> WHAT TO PRODUCE
In the mailing-list post about Python __init__ arguments, translate this sentence into Spanish: "Now, I'd like to be able to find out what arguments someobj was called with."

> DOCUMENT PASSAGE
--*--

Accessing an instance's __init__ args from outside the class

Bengt Richter bokr at oz.net
Mon Jul 14 16:24:57 EDT 2003


On Mon, 14 Jul 2003 11:46:38 -0400, "Alexander Eberts" <alex_eberts at videotron.ca> wrote:

>I'm new to python so appologies to the group if this question is asked
>often. I'm wondering if it's possible to query an object instance to find
>out what arguments the instance's __init__ function was called with from
>*outside* the class's local namespace. For example, if I define a class Foo
>as follows:
>
>import sys
>class Foo:
>    def __init__(self, *args):
         self.args = args                  #[1] save args tuple as attribute of instance (self)
>        print args                        # no problem here
>
>...and then create an instance of Foo:
>
>>>> someobj = Foo('bar', 'bleck')
>('bar', 'bleck')
>
>Now, I'd like to be able to find out what arguments someobj was called with.
>So first I tried:
>
>>>> print someobj.args
This would work if you saved the args in the __init__ method, like [1]
>
>but I get: "AttributeError: args"
>
>so then I tried:
>
>>>> print some_obj.__init__.func_defaults
               ^--?? this is out of a different test sequence, presumably
>
>which returns an empty tuple
You would have gotten something if your __init__ had had some parameters with default
values specified (BTW, notice that the 'bar' argument got used for x, and the rest went to *args).

--*--

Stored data
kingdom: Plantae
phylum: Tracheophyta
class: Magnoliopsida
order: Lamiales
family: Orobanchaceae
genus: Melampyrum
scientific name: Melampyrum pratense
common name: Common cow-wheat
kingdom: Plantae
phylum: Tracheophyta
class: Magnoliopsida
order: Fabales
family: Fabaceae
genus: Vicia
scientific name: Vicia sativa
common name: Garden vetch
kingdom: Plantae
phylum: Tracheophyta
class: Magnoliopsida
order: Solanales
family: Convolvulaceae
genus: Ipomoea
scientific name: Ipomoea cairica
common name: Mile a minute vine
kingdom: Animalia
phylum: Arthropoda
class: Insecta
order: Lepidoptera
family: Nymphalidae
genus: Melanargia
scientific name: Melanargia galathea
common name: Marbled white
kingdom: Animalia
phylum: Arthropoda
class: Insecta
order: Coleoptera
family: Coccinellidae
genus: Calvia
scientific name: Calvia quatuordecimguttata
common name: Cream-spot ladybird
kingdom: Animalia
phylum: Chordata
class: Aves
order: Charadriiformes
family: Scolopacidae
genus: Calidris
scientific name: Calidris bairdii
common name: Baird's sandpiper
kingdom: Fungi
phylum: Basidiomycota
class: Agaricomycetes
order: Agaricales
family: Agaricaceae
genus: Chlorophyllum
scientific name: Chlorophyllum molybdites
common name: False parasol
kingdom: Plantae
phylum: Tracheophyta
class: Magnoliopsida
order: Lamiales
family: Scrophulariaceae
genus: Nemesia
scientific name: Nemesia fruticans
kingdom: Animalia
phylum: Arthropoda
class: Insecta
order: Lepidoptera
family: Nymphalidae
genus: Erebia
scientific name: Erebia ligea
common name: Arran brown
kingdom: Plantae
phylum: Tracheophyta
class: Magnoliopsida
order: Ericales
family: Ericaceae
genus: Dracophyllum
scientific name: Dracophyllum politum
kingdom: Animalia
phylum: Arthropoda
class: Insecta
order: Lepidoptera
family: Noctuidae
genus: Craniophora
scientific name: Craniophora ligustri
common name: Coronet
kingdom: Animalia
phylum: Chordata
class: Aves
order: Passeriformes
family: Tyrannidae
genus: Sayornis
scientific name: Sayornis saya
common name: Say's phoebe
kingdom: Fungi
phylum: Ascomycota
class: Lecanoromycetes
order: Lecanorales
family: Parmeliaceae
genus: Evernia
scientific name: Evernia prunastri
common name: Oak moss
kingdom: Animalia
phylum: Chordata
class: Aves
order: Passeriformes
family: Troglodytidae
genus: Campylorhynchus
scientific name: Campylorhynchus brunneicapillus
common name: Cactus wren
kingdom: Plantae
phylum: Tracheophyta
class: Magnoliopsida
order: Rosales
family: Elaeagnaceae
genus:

--*--

> SOLUTION FOR THIS TASK
Ahora, me gustaría poder averiguar con qué argumentos se llamó a someobj.